Comparison of dexmedetomidine and propofol for conscious sedation in awake craniotomy: a prospective, double-blind, randomized, and controlled clinical trial

Affiliations
Randomized Controlled Trial

Comparison of dexmedetomidine and propofol for conscious sedation in awake craniotomy: a prospective, double-blind, randomized, and controlled clinical trial

She-liang Shen et al. Ann Pharmacother. 2013 Nov.

Abstract

Background: It has been reported that dexmedetomidine (DEX) can be used for conscious sedation in awake craniotomy, but few data exist to compare DEX versus propofol (PRO).
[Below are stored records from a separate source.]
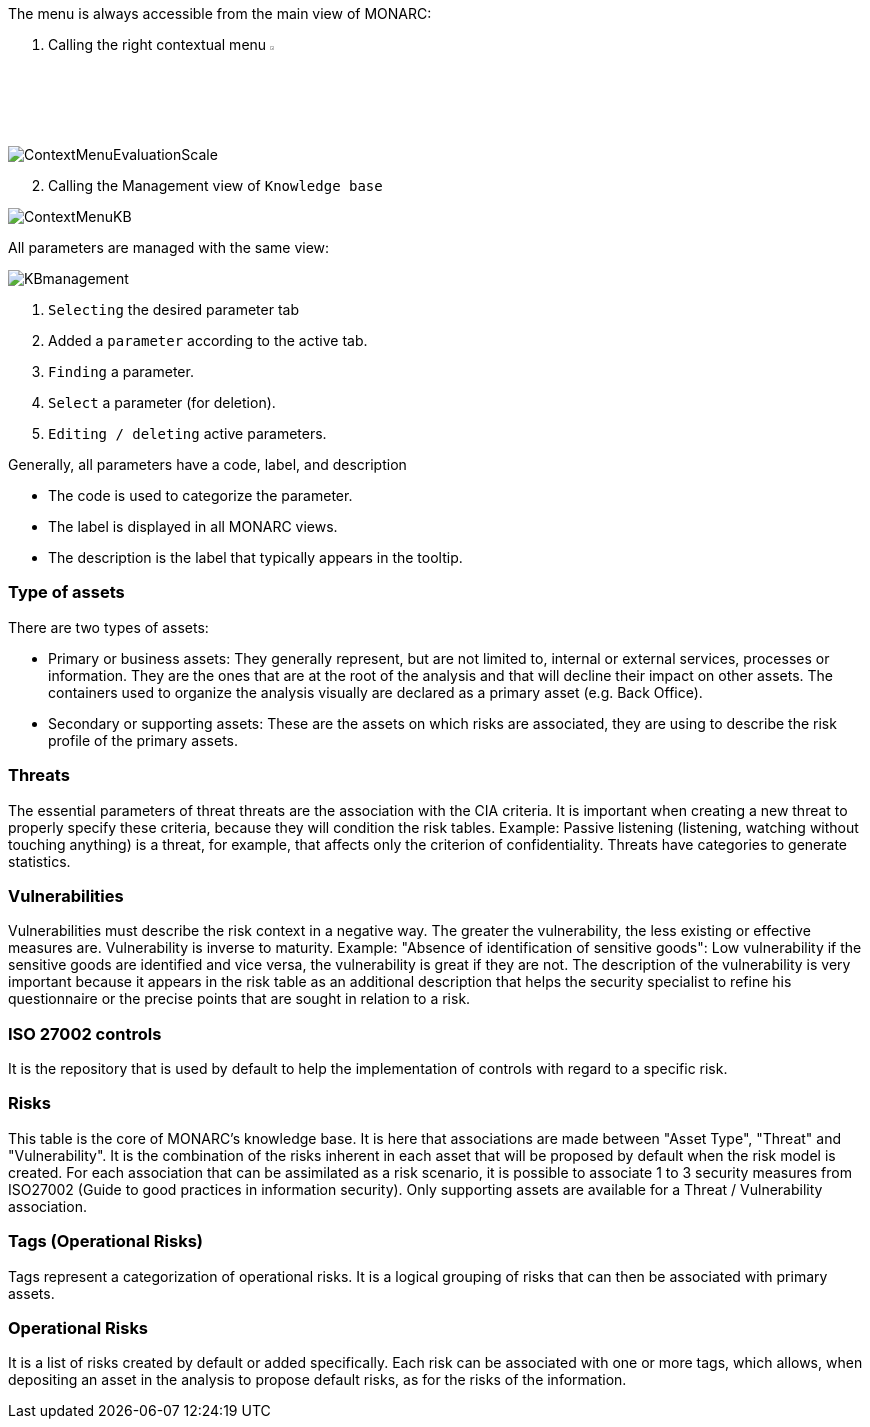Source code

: The menu is always accessible from the main view of MONARC:

1.	Calling the right contextual menu image:Menu.png[pdfwidth=4%,width=4%]

image:ContextMenuEvaluationScale1.png[ContextMenuEvaluationScale]

[start=2]
.	Calling the Management view of `Knowledge base`

image:ContextMenuKB.png[ContextMenuKB]

All parameters are managed with the same view:

image:KBmanagement.png[KBmanagement]

1.	`Selecting` the desired parameter tab
2.	Added a `parameter` according to the active tab.
3.	`Finding` a parameter.
4.	`Select` a parameter (for deletion).
5.	`Editing / deleting` active parameters.

Generally, all parameters have a code, label, and description

*	The code is used to categorize the parameter.
*	The label is displayed in all MONARC views.
*	The description is the label that typically appears in the tooltip.

=== Type of assets

There are two types of assets:

*	Primary or business assets: They generally represent, but are not limited to, internal or external services, processes or information. They are the ones that are at the root of the analysis and that will decline their impact on other assets. The containers used to organize the analysis visually are declared as a primary asset (e.g. Back Office).
*	Secondary or supporting assets: These are the assets on which risks are associated, they are using to describe the risk profile of the primary assets.

=== Threats

The essential parameters of threat threats are the association with the CIA criteria. It is important when creating a new threat to properly specify these criteria, because they will condition the risk tables.
Example: Passive listening (listening, watching without touching anything) is a threat, for example, that affects only the criterion of confidentiality.
Threats have categories to generate statistics.

===	Vulnerabilities

Vulnerabilities must describe the risk context in a negative way. The greater the vulnerability, the less existing or effective measures are. Vulnerability is inverse to maturity.
Example: "Absence of identification of sensitive goods": Low vulnerability if the sensitive goods are identified and vice versa, the vulnerability is great if they are not.
The description of the vulnerability is very important because it appears in the risk table as an additional description that helps the security specialist to refine his questionnaire or the precise points that are sought in relation to a risk.

===	ISO 27002 controls

It is the repository that is used by default to help the implementation of controls with regard to a specific risk.

=== Risks

This table is the core of MONARC's knowledge base. It is here that associations are made between "Asset Type", "Threat" and "Vulnerability". It is the combination of the risks inherent in each asset that will be proposed by default when the risk model is created.
For each association that can be assimilated as a risk scenario, it is possible to associate 1 to 3 security measures from ISO27002 (Guide to good practices in information security).
Only supporting assets are available for a Threat / Vulnerability association.

=== Tags (Operational Risks)

Tags represent a categorization of operational risks. It is a logical grouping of risks that can then be associated with primary assets.

=== Operational Risks

It is a list of risks created by default or added specifically. Each risk can be associated with one or more tags, which allows, when depositing an asset in the analysis to propose default risks, as for the risks of the information.

<<<













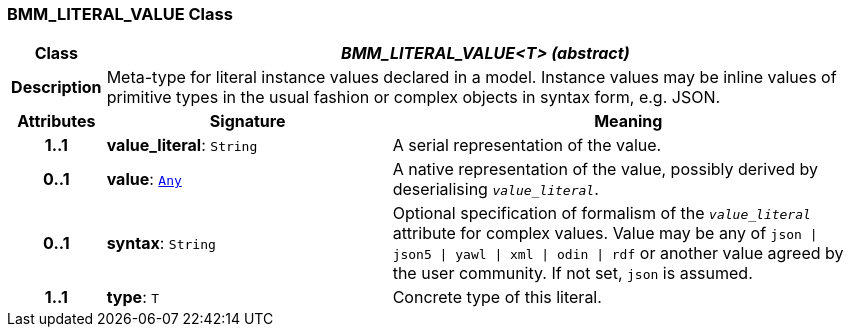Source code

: === BMM_LITERAL_VALUE Class

[cols="^1,3,5"]
|===
h|*Class*
2+^h|*__BMM_LITERAL_VALUE<T> (abstract)__*

h|*Description*
2+a|Meta-type for literal instance values declared in a model. Instance values may be inline values of primitive types in the usual fashion or complex objects in syntax form, e.g. JSON.

h|*Attributes*
^h|*Signature*
^h|*Meaning*

h|*1..1*
|*value_literal*: `String`
a|A serial representation of the value.

h|*0..1*
|*value*: `link:/releases/BASE/{base_release}/foundation_types.html#_any_class[Any^]`
a|A native representation of the value, possibly derived by deserialising `_value_literal_`.

h|*0..1*
|*syntax*: `String`
a|Optional specification of formalism of the `_value_literal_` attribute for complex values. Value may be any of `json &#124; json5 &#124; yawl &#124; xml &#124; odin &#124; rdf` or another value agreed by the user community. If not set, `json` is assumed.

h|*1..1*
|*type*: `T`
a|Concrete type of this literal.
|===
Objective: To compare the efficacy and safety of DEX versus PRO for conscious sedation in awake craniotomy.

Methods: Thirty patients of American Society of Anesthesiologists grade I-II scheduled for awake craniotomy, were randomized into 2 groups each containing 15 subjects. Group D received DEX and group P received PRO. Two minutes after tracheal intubation (T1), PRO (target plasma concentration) was titrated down to 1 to 4 µg/mL in group P. In group D, PRO was discontinued and DEX was administered 1.0 µg/kg followed by a maintenance dose of 0.2 to 0.7 µg/kg/h. The surgeon preset the anticipated awake point-in-time (T0) preoperatively. Ten minutes before T0 (T3), DEX was titrated down to 0.2 µg/kg/h in group D, PRO was discontinued and normal saline (placebo) 5 mL/h was infused in group P. Arousal time, quality of revival and adverse events during the awake period, degree of satisfaction from surgeons and patients were recorded.

Results: Arousal time was significantly shorter in group D than in group P (P < .001). The quality of revival during the awake period in group D was similar to that of group P (P = .68). The degree of satisfaction of surgeons was significantly higher in group D than in group P (P < .001), but no difference was found between the 2 groups with respect to patient satisfaction (P = .80). There was no difference between the 2 groups in the incidence of adverse events during the awake period (P > .05).

Conclusions: Either DEX or PRO can be effectively and safely used for conscious sedation in awake craniotomy. Comparing the two, DEX produced a shorter arousal time and a higher degree of surgeon satisfaction.

Keywords: awake craniotomy; conscious sedation; dexmedetomidine; propofol.